Ülkenin genelinde yasanın çıkmasıyla birlikte “Kentsel Dönüşüm” çılgınlığı başladı. Özellikle de, ne kadar az katlı ev veya apartman varsa prim yapmaya başladı…
Yıkımlarla birlikte adeta mantar gibi yeni şirketler türedi, “bakkal” yazan mekânına kilit vuranlar bile inşaat işine girmekten çekinmedi!..
Vikipedi’deki bilgiye göre, “Kentsel dönüşüm, şehrin bir bölümünün veya ciddi anlamda büyük bir kısmının proje kapsamında sistematik bir şekilde mevcut yapı stoklarının olası depremlere karşı toprak zeminin ve üzerindeki yapının risk değerlerinin belirlenmesi, olası depremde yıkılması ve yıkılırken çevredeki diğer yapılara zarar vermesi olasılıklarının da içine katılarak, riskli toprak zemin ve riskli yapıların kullanım dışına çıkarılarak yerine toprak zeminin yapısına uygun temelli yapıların yapılması ve bu sayede olası depremlerde yaşanabilecek can ve mal kaybının en aza indirmek için yapılan kamusal çalışmalardan biridir.”
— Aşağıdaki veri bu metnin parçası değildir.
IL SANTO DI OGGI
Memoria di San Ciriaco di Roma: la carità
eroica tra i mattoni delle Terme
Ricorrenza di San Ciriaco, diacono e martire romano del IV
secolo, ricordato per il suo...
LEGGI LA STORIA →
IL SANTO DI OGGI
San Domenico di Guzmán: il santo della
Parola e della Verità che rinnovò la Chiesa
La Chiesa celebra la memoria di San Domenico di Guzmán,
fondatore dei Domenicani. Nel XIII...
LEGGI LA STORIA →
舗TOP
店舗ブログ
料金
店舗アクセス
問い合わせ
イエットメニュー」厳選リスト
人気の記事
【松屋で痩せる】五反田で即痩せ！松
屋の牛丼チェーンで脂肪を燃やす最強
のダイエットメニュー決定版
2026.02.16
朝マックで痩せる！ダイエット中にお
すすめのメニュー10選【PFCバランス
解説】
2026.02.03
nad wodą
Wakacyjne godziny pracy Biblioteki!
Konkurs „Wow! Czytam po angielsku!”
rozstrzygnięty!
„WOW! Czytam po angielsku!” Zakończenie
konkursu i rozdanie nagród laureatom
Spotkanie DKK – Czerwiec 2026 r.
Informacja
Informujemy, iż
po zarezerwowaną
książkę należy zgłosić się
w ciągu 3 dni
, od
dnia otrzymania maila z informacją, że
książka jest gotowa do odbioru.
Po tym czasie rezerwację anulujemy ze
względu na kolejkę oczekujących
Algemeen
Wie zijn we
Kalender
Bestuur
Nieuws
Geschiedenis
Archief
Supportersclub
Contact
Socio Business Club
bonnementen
2012 yılında AKP hükümetinin depreme yönelik olarak hazırladığı 6306 sayılı “Afet Riski Altındaki Alanların Dönüştürülmesi Hakkında Kanun” ile birlikte “Kentsel Dönüşüm” kavramı gündemimize geldi. Bu kanunda “Riskli Yapı” ve “Riskli Alan” diye iki çeşit tanım yapıldı. Halkın riskli yapıların depremlere dayanıklı hale getirilmesi sürecini de “Kentsel Dönüşüm” kavramı ile ifade etmeye başlaması sonucu 6306 sayılı kanun Kentsel Dönüşüm Kanunu olarak telaffuz edile geldi…
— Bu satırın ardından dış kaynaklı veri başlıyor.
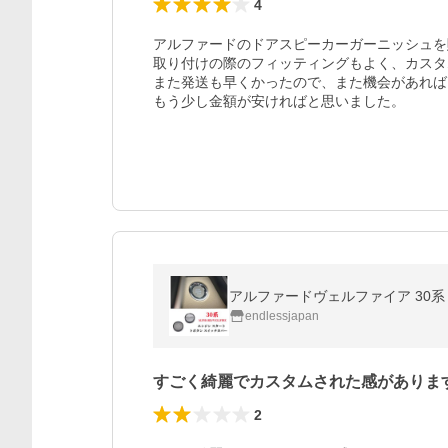
4
アルファードのドアスピーカーガーニッシュを
取り付けの際のフィッティングもよく、カスタ
また発送も早くかったので、また機会があれば
もう少し金額が安ければと思いました。
endlessjapan
すごく綺麗でカスタムされた感がありま
2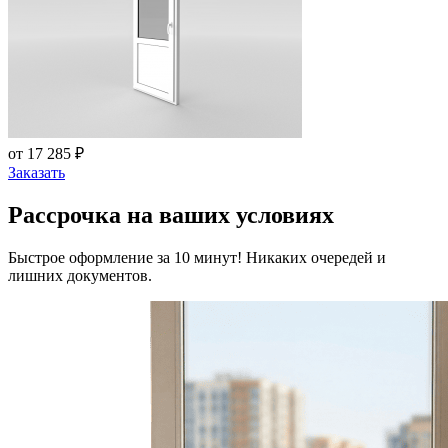
от 17 285 ₽
Заказать
Рассрочка на ваших условиях
Быстрое оформление за 10 минут! Никаких очередей и
лишних документов.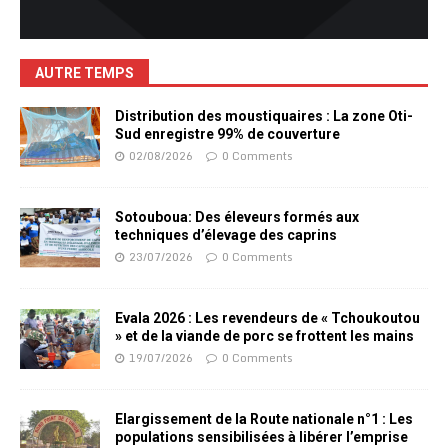
AUTRE TEMPS
Distribution des moustiquaires : La zone Oti-
Sud enregistre 99% de couverture
02/08/2026
0 Comments
Sotouboua: Des éleveurs formés aux
techniques d’élevage des caprins
23/07/2026
0 Comments
Evala 2026 : Les revendeurs de « Tchoukoutou
» et de la viande de porc se frottent les mains
19/07/2026
0 Comments
Elargissement de la Route nationale n°1 : Les
populations sensibilisées à libérer l’emprise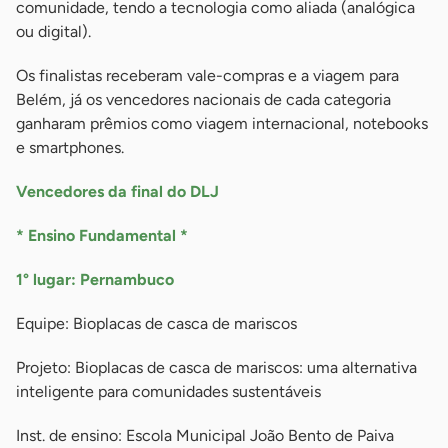
comunidade, tendo a tecnologia como aliada (analógica
ou digital).
Os finalistas receberam vale-compras e a viagem para
Belém, já os vencedores nacionais de cada categoria
ganharam prêmios como viagem internacional, notebooks
e smartphones.
Vencedores da final do DLJ
* Ensino Fundamental *
1° lugar: Pernambuco
Equipe: Bioplacas de casca de mariscos
Projeto: Bioplacas de casca de mariscos: uma alternativa
inteligente para comunidades sustentáveis
Inst. de ensino: Escola Municipal João Bento de Paiva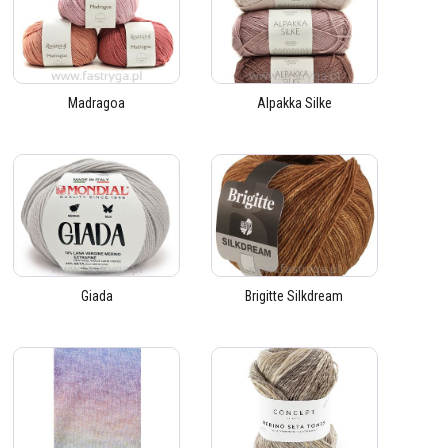
Madragoa
Alpakka Silke
Giada
Brigitte Silkdream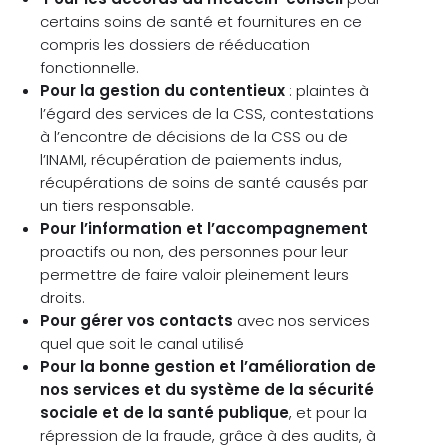
certains soins de santé et fournitures en ce
compris les dossiers de rééducation
fonctionnelle.
Pour la gestion du contentieux
: plaintes à
l’égard des services de la CSS, contestations
à l’encontre de décisions de la CSS ou de
l’INAMI, récupération de paiements indus,
récupérations de soins de santé causés par
un tiers responsable.
Pour l’information et l’accompagnement
proactifs ou non, des personnes pour leur
permettre de faire valoir pleinement leurs
droits.
Pour gérer vos contacts
avec nos services
quel que soit le canal utilisé
Pour la bonne gestion et l’amélioration de
nos services et du système de la sécurité
sociale et de la santé publique
, et pour la
répression de la fraude, grâce à des audits, à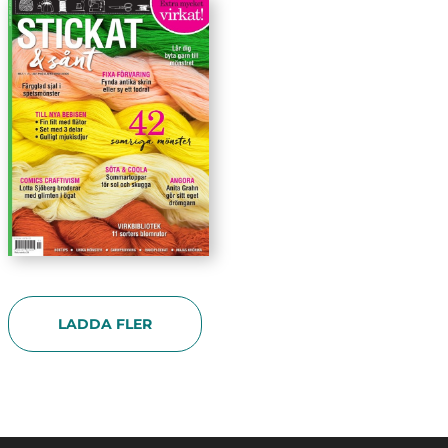
LADDA FLER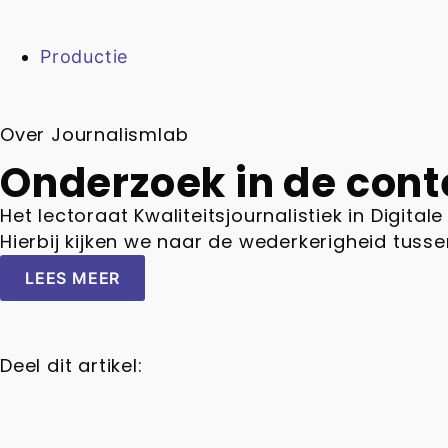
Productie
Over Journalismlab
Onderzoek in de cont
Het lectoraat Kwaliteitsjournalistiek in Digit
Hierbij kijken we naar de wederkerigheid tusse
LEES MEER
Deel dit artikel: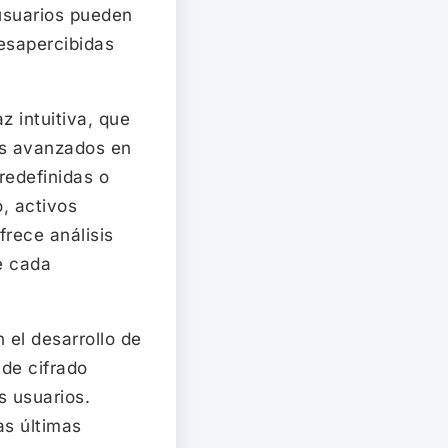
 usuarios pueden
esapercibidas
z intuitiva, que
tos avanzados en
redefinidas o
, activos
frece análisis
e cada
 el desarrollo de
de cifrado
s usuarios.
as últimas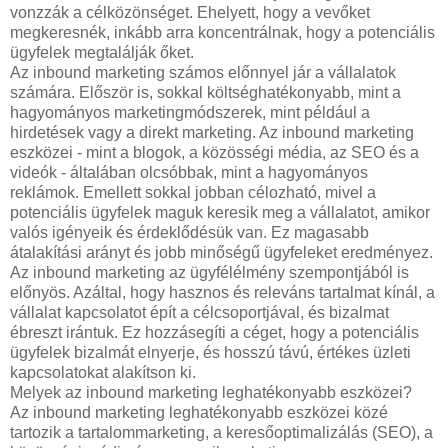
vonzzák a célközönséget. Ehelyett, hogy a vevőket
megkeresnék, inkább arra koncentrálnak, hogy a potenciális
ügyfelek megtalálják őket.
Az inbound marketing számos előnnyel jár a vállalatok
számára. Először is, sokkal költséghatékonyabb, mint a
hagyományos marketingmódszerek, mint például a
hirdetések vagy a direkt marketing. Az inbound marketing
eszközei - mint a blogok, a közösségi média, az SEO és a
videók - általában olcsóbbak, mint a hagyományos
reklámok. Emellett sokkal jobban célozható, mivel a
potenciális ügyfelek maguk keresik meg a vállalatot, amikor
valós igényeik és érdeklődésük van. Ez magasabb
átalakítási arányt és jobb minőségű ügyfeleket eredményez.
Az inbound marketing az ügyfélélmény szempontjából is
előnyös. Azáltal, hogy hasznos és releváns tartalmat kínál, a
vállalat kapcsolatot épít a célcsoportjával, és bizalmat
ébreszt irántuk. Ez hozzásegíti a céget, hogy a potenciális
ügyfelek bizalmát elnyerje, és hosszú távú, értékes üzleti
kapcsolatokat alakítson ki.
Melyek az inbound marketing leghatékonyabb eszközei?
Az inbound marketing leghatékonyabb eszközei közé
tartozik a tartalommarketing, a keresőoptimalizálás (SEO), a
Ama gel gör ki… Her yasada olduğu gibi bunda da bir çıkmazın içine girildi. Eski veya rant getiren evler tek tek yıkılmaya başladı… Halen de yıkılıyor. Karşıyaka’nın dört bir yanında, özellikle de “arsa değeri yüksek” Bostanlı gibi pahalı yerleşim yerlerinde, 3-5 ve köşe 5 katlı apartmanlar artık maziye karışmaya başladı…
Eski apartmanlar yıkılırken ve yenileri yapılırken görülen manzara ise bazen korkunç boyutlara da ulaştı… Çoğu yerlerde hiçbir önlem alınmadı. Yıkım sırasında mahalle toz duman oldu. Sokak kapatıldı veya kapatılmadığı için tehlikeli geçişler korkuttu…
İnşaatlar sürerken de durum pek farklı değildi… Hele beton dökülürken yollardan gelip geçen, arkasında çimento izi bırakan beton araçları resmen korku yarattı. Yaratmaya da devam ediyor…
Sokaklar kapatılırken de, bir tek işaretin konmaması araç sahiplerinin sinirlerini oldukça gerdi… Münakaşalar ve kavgalara da şahit olmadık değil...
Çevre ve gürültü kirliliğine o kadar alıştık ki; "es" geçiyorum...
Bu güne kadar duyduğumuz bir olay olmaması, gelecekte de olmayacak anlamına gelmez. Bu nedenle lütfen ilgililerden gerekli önlemleri aldırmalarını öneriyoruz…
“Kentsel Dönüşüm” gündeme geldiğinde yepyeni kentlerin, mahallelerin, geniş oyun alanlarının, modern yapıların, yeşil alanların olacağı bir mahalle düşünmüştük…
3-4 katı yık, 5-6 kat yap… Bu kentsel dönüşüm mü, yoksa yeniden yapmak mı?